Schnell, aber auch zuverlässig

Mit innovativen Methoden und einem weltweit einmaligen Vertriebskonzept entwickelt cytobox Zelllinien im Schnellverfahren. © cytobox

Die Entwicklung von Zelllinien ist nicht selten mit einem ungewissen Ausgang verbunden. Mit der optimierten Verbindung zwischen Target-Expression und Selektion hat cytobox einen Weg gefunden, Klone mit fehlender Target-Expression weitestgehend auszuschließen. „Üblicherweise hat man zwar resistente Klone, die das Target-Gen tragen, doch ist häufig unklar, ob diese dann auch das Protein produzieren, so dass man erst in ein sehr aufwändiges Screening von vielen, zum Teil Tausenden Einzelklonen investieren muss“, stellt Dr. Konstantin Matentzoglu fest. Hier beugt das Konstanzer Unternehmen vor: „Auch mit unserem System kann es passieren, dass man mal zum Beispiel bei zytotoxischen Proteinen keinen Klon findet, der das Target synthetisiert. Nur wissen wir es schon zwei bis drei Wochen nach Projektstart und nicht erst nach drei Monaten Screening, wie es beim sonst üblichen Prozess der Fall ist“, bemerkt der Zellbiologe. „Das festzustellen ist sehr einfach: Wachsen die Zellen unter Selektionsbedingungen, dann synthetisieren sie das Target – alle negativen Zellen sterben einfach ab“ erklärt er weiter.

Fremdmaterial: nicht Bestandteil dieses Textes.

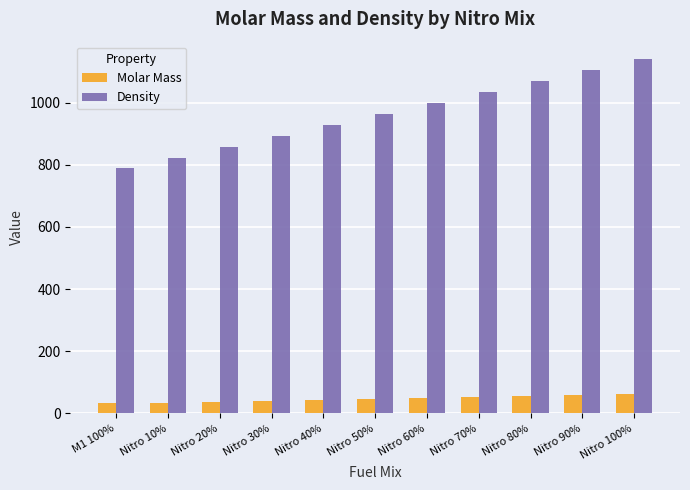

True or false: Density has a value of 1432.4 at Nitro 50%.

False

Zur Zuverlässigkeit der Expression des kundenspezifischen Targets bei cytobox trägt somit dessen Koppelung an eine Antibiotikum-Resistenz bei. Antibiotika-Konzentrationen im Wachstumsmedium sind für gewöhnlich sehr kritisch. „Schwankungen in der Antibiotikum-Aktivität durch z.B. unterschiedlich alte Chargen oder gar unterschiedliche Antibiotikum-Hersteller wirken sich dramatisch aus“, betont Dr. Konstantin Matentzoglu. Daher validieren er und sein Team für jede Mediumscharge das verwendete Antibiotikum. „Das Medium enthält dabei alle Komponenten, die die Zellen zum Wachstum brauchen, so dass nichts mehr zugesetzt werden muss, auch kein Serum“, berichtet der cytobox-Geschäftsführer. Ist trotz der sehr sicheren Kopplung der Expression an das Wachstum der Zellen mal keine Expression zu sehen, entstehen für die Auftraggeber keinerlei Kosten. „Wir verfolgen eine strikte Erfolgsgarantie, so dass es überhaupt kein Risiko für den Kunden gibt“, stellt der Konstanzer Entwickler klar.

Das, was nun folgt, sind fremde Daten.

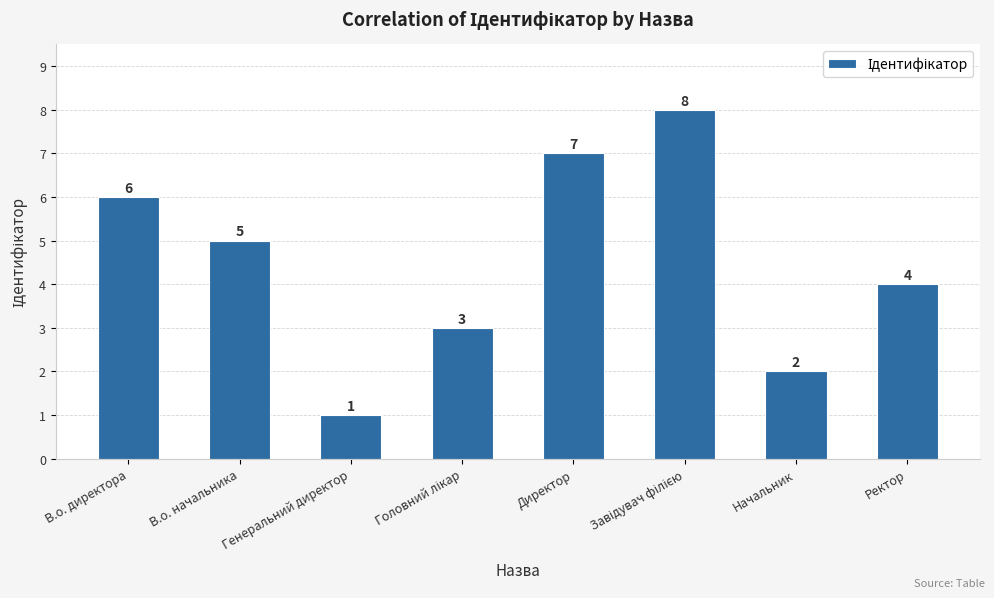

Approximately how many times larger is the value at Ректор compared to Генеральний директор?

4.0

Ausweitung der Gensynthese geplant

Eine weitere deutliche Reduzierung der Herstellungsdauer sieht Dr. Matentzoglu zur Zeit als nicht realisierbar, da durch das Wachstum und die Teilung von Zellen ein bestimmtes natürliches Limit gesetzt wird. „Beschleunigen könnte man den Prozess nur durch eine schnellere Gensynthese. Die stellt jedoch eine bereits sehr etablierte und optimierte Technologie dar“, so der Zellbiologe. Im Prinzip ist die Zeit für die Gensynthese der Flaschenhals, so dass das Unternehmen die Größe der Targets im Standardpaket auf 1.500 Basenpaare limitiert hat. „Wir überlegen jedoch gerade, ob in einer zukünftigen, noch stärker modularen Ausbaustufe dieses Limit fallen kann“, verweist Dr. Matentzoglu auf mögliche Weiterentwicklungen.